I suppose you know your own mind best, she wrote to Polly. That’s hard for your father and me to accept, because we still see you as our little girl. I think it frightened him to see you looking so beautiful and so much older. And you mustn’t blame him too much for the way he acted.
He hasn’t been feeling well; his stomach has been kicking up on him again. The doctor says it’s only his gall bladder, and once he agrees to have it taken out all will be well, but I worry about him.
Polly had replied in the same conciliatory tone. She found it easier to do so now that she had started taking business-school classes and shelved her plans to return to Maine indefinitely. And then, near the end of 1975, the telegram had come. It was short and brutal: YOUR DAD HAS CANCER. HE IS DYING. PLEASE COME HOME. LOVE, MOM.

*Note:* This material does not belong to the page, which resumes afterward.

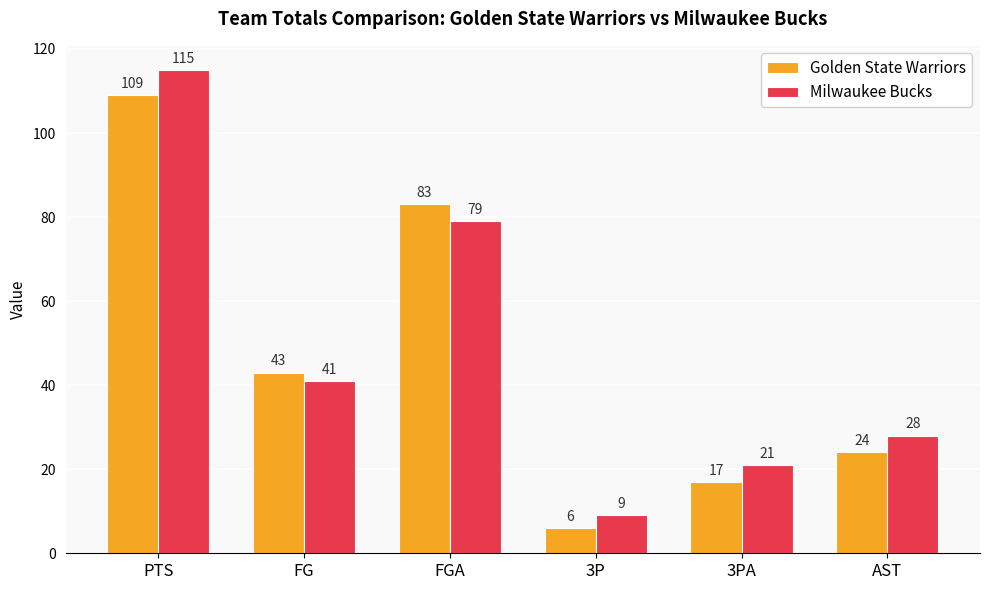

How many data points does each series have?

6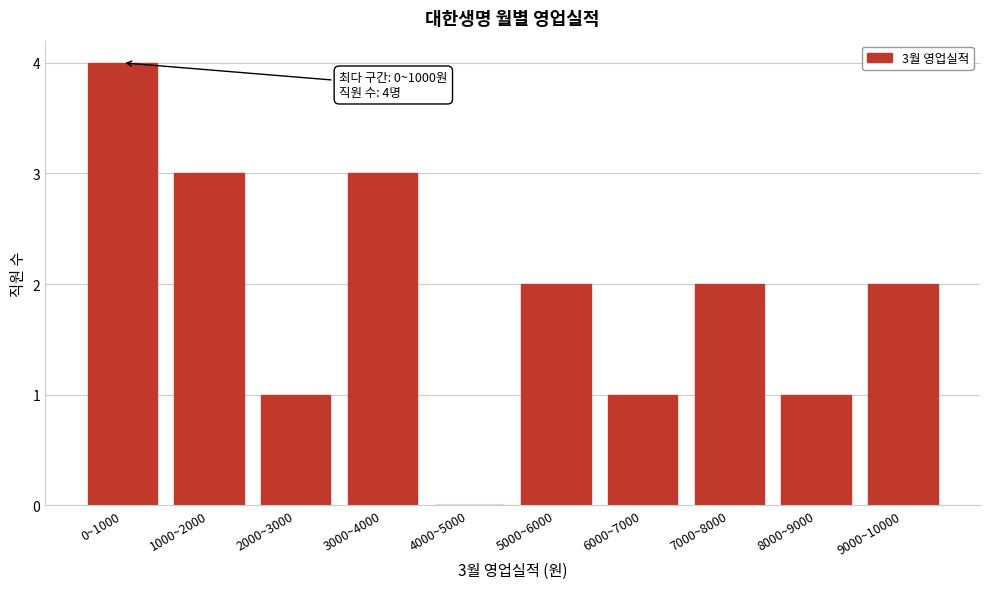

Reading right to left, transcribe all the data shown in this chart.

9000~10000=2	8000~9000=1	7000~8000=2	6000~7000=1	5000~6000=2	4000~5000=0	3000~4000=3	2000~3000=1	1000~2000=3	0~1000=4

He was still alive when Polly got to the hospital in Bridgton, her head spinning with let-lag and the old memories seeing all the old places had prodded forth. The same wondering thought arose in her mind at each new turn of the road which led from the Portland jetport into the high hills and low mountains of western Maine.
The last time I saw that, I was a child!
Newton Chalmers lay in a private room, dozing in and out of consciousness, with tubes in his nose and machines gathered around him in a hungry semicircle. He died three days later. She had intended to go back to California right away-she almost thought of it as her home now-but four days after her father was buried, her mother suffered a crippling heart attack.